Authorities routinely look beyond the strict legal form of a corporate structure in order to ‘get to the bottom’ of who is ultimately responsible for abuses. Time and again we see authorities disregarding corporate structures and conclude that a subsidiary, a JV or an agent was implementing someone else’s cartel, and imposing fines on parents.
It is settled law that parents have liability for subsidiaries’ competition abuses. The principle being the parent and subsidiary are in reality the same economic undertaking, and also that it would be easy to avoid liability if the strict separate legal entity principle were applied.
For example, in 2014 a private equity fund that exercised decisive influence over an investment was held liable for the investment vehicle’s abuses. The authorities emphasized that even though the fund was not alleged to have participated in, been aware of or facilitated the cartel in any way, it was liable.
This also has a large effect on the fines – the maximum fine that can be imposed is 10% of worldwide turnover. If a parent is liable, the 10% can be calculated on consolidated group turnover.
This case was a stark reminder of the need for funding documents, JV agreements and competition compliance programmes to be in place. It also highlights the need for investors to be actively involved in ensuring competition compliance systems are in place and implemented.
The courts have confirmed that firms that facilitate a competition abuse, where it actively contributes in full knowledge of the relevant facts, is liable along with the main cartelists.
The range of facilitating behaviour is almost limitless, as is the range of facilitators: organising meetings, collecting and supplying market data, offering to act as a conciliator in the event of disagreements, serving as a communications channel and disseminating misleading information to non-cartelists.
It is settled law that principals are liable for an agent’s anticompetitive behaviour, even if it was not aware of nor consented to such behaviour. The same reasons for this liability apply as to subsidiary-parents. Many cartels are implemented through agent-salesmen, so this seems a sensible position.
A key point in principal liability is that the agent must act within the perimeter of its mandate and provide services solely to the principal.
A new liability – outsourcing (?)
A recent non-binding opinion suggests that the above categories should be substantially widened, to impose liability on companies that outsource services to a third party.

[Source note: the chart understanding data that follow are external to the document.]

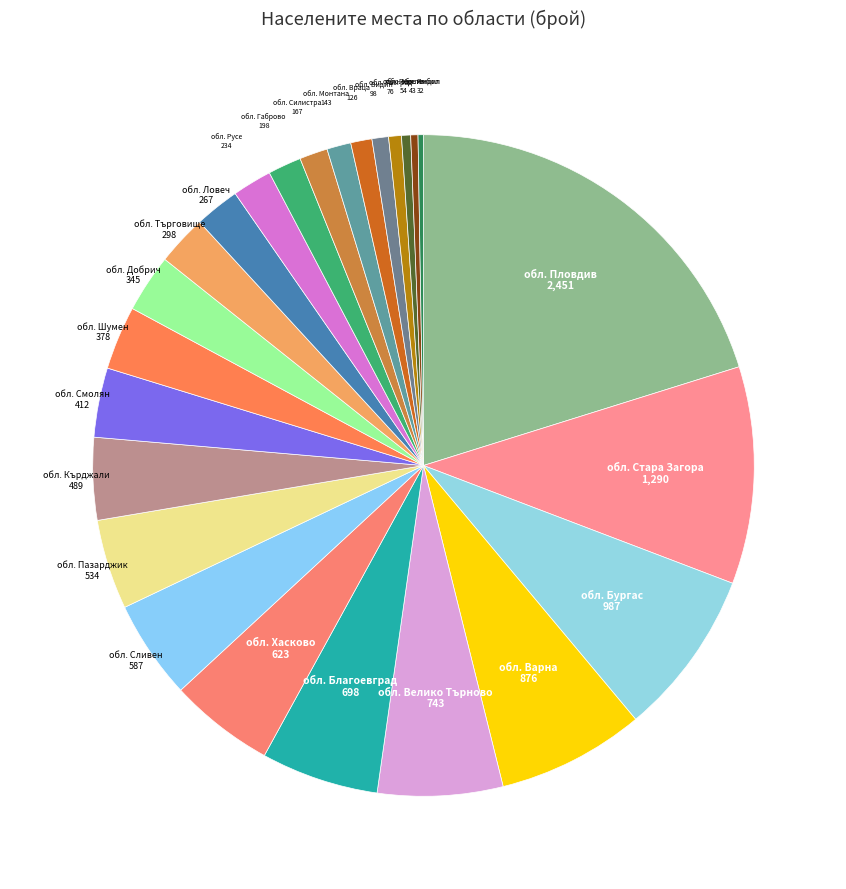

True or false: обл. Кюстендил accounts for 0% of the total.

True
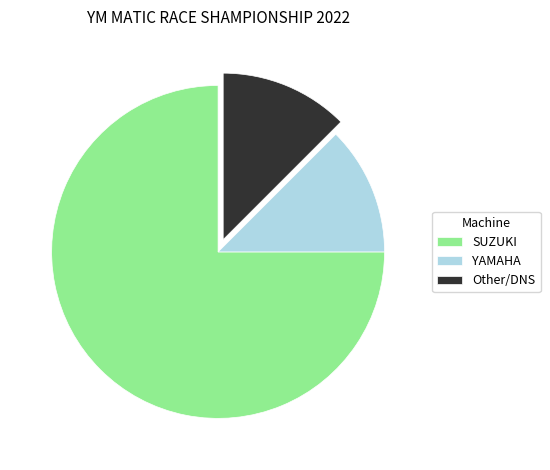

Does any single category account for the majority?

Yes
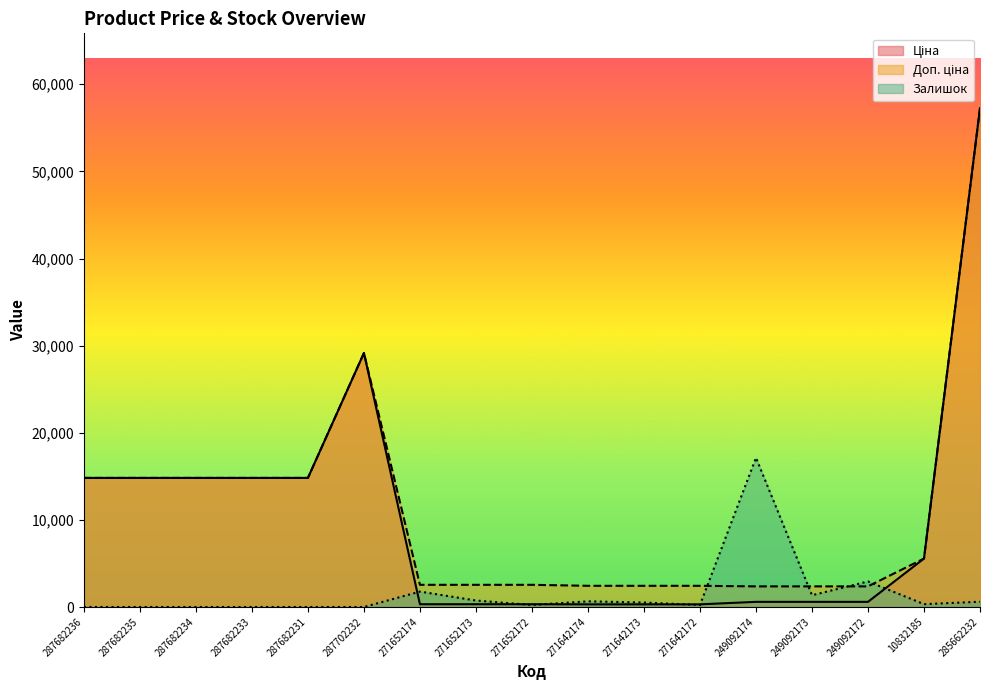

True or false: Доп. ціна has a value of 2432.8 at 271642172.

True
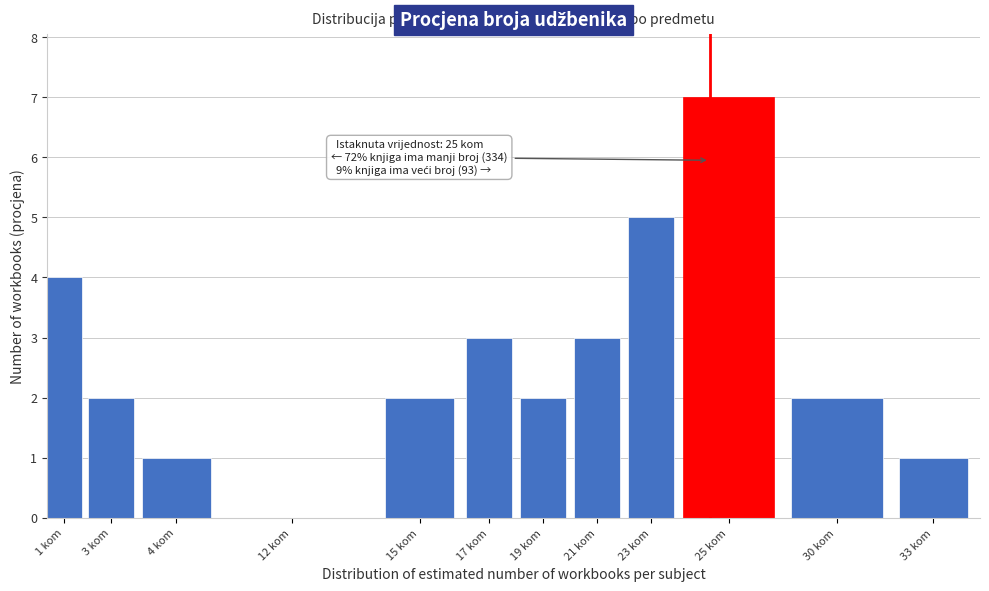

Reading right to left, extract all data points from this chart.

33 kom=1	30 kom=2	25 kom=7	23 kom=5	21 kom=3	19 kom=2	17 kom=3	15 kom=2	12 kom=0	4 kom=1	3 kom=2	1 kom=4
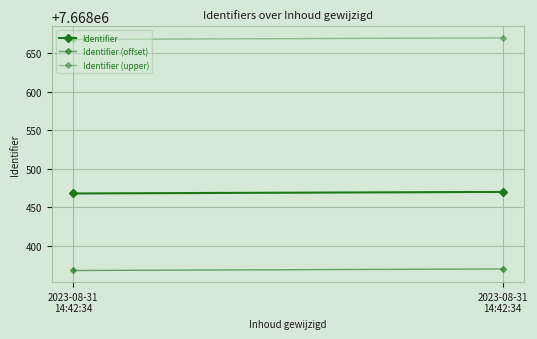

Count the Identifier values in the range 7668468 to 7668470.

2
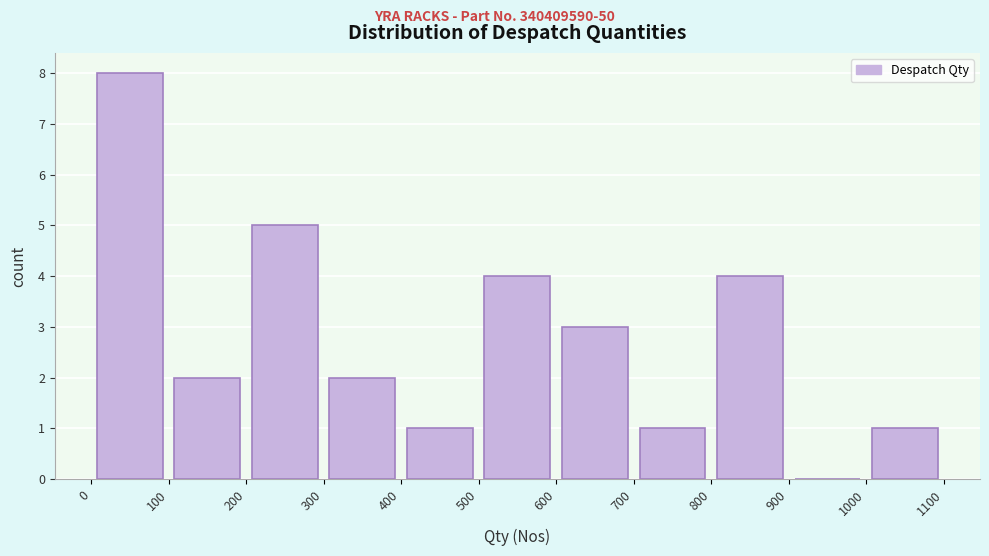

Over which range of the x-axis is the bar tallest?

0 to 100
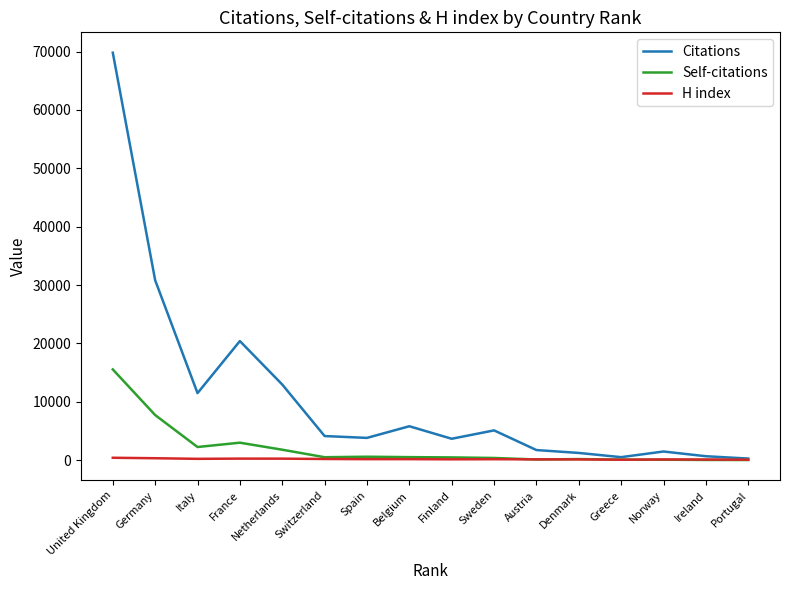

Is this an area chart (filled region under the line)?

No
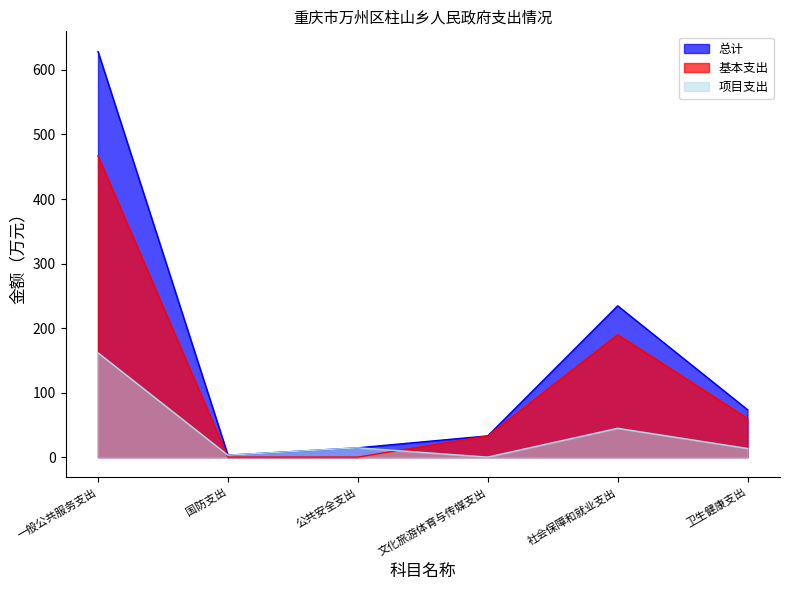

What is the difference between the second highest and minimum values in the 总计 series?

231.5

According to the Opinion a presumption of liability on the company would apply regardless of:
- whether the third party acted within its mandate, and
- also whether the company was aware of the third party’s
The company may rebut the presumption by demonstrating that it took precautions to prevent infringements by the third party.

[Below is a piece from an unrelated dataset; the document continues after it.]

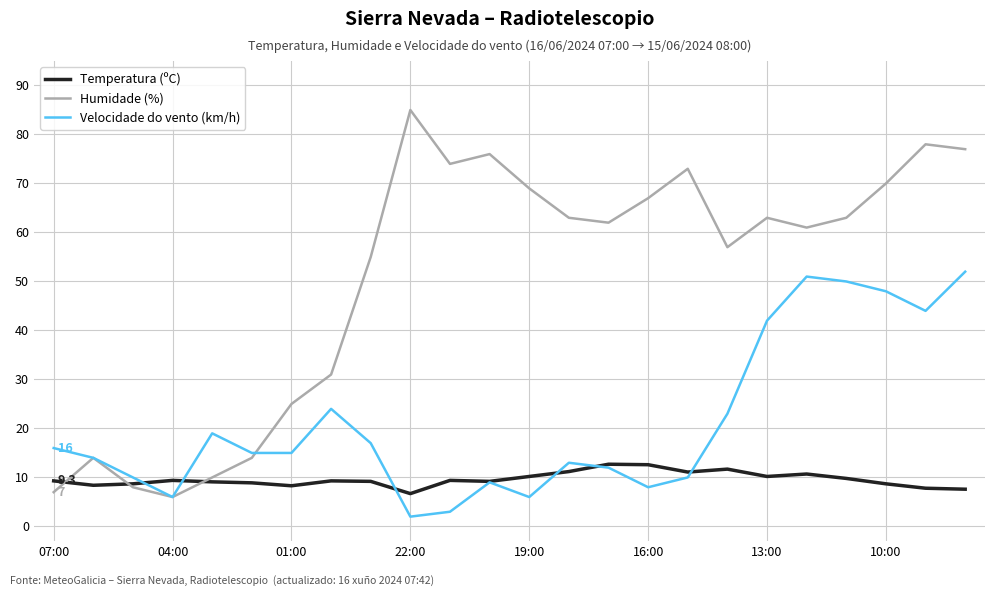

Rank the series by their average value, from lowest to highest.

Temperatura (ºC), Velocidade do vento (km/h), Humidade (%)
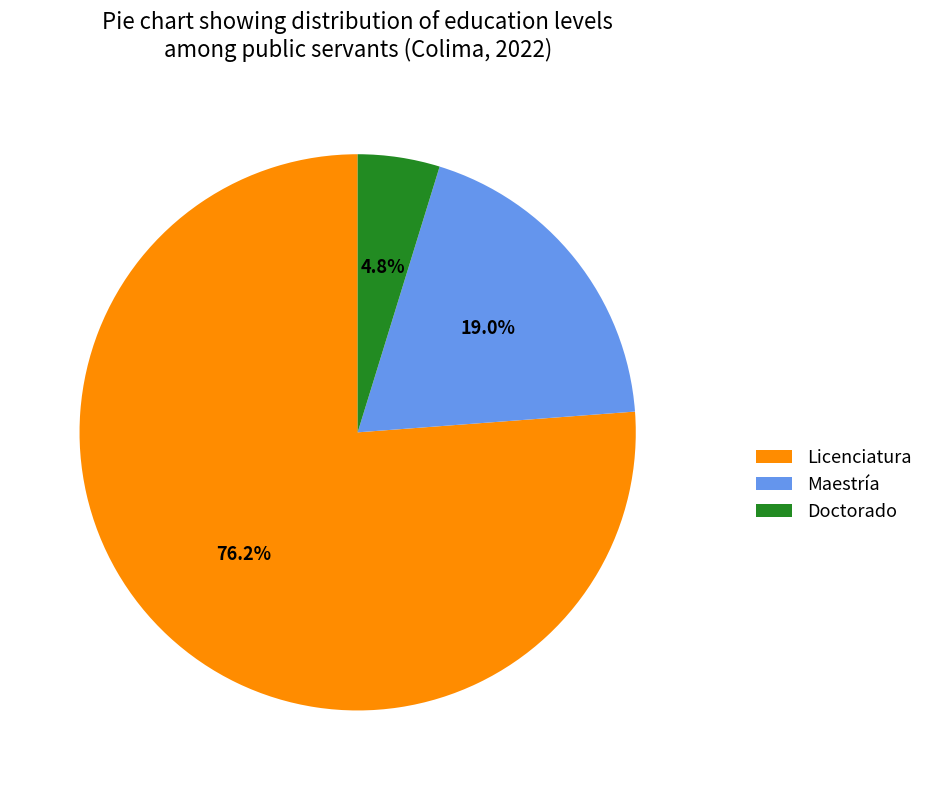

Approximately how many times larger is the value at Doctorado compared to Licenciatura?

0.1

This is highly controversial and at present the legal profession does not know whether this is a step too far. If, however, the court prefers the policy that “it would be too easy to hide behind a third party”, to the factual responsibility it will create an increased burden on outsourcing companies.
What You Can Do
The above has shown that there are a number of ways in which liability for competition law abuses can be incurred, which reflects the ever-increasing enforcement by regulators in the EU.
In order to minimize the risk of incurring penalties you should undertake a review of your practices and implement a competition compliance policy throughout the group, and so-called ‘independent’ companies that work for you.
The Competition and Markets Authority, wants to ‘embed’ competition compliance throughout the economy, which reflects the levels of awareness that needs to be achieved.
 For investment houses it is straightforward to see immediately how a lack of competition compliance measures could, with a bit of “bad luck”, receive large fines and key individuals could be prevented from acting in a board capacity.
 It is important to note that the conditions in the final paragraph of the ‘Principal-Agents’ section did not apply.
 Briefly, the facts are that a bidder (B1) engaged an independent consultant to help write its bid. It later came to light that the consultant had also worked with two other bidders (B2 & B3) – through the consultant’s knowledge of B1’s pricing, B2 and B3 amended their bids. The court found that there was no evidence that B1 had been involved in or even knew of the bid rigging. Undeterred, the case has been referred to the EU courts on the matter of B1’s liability.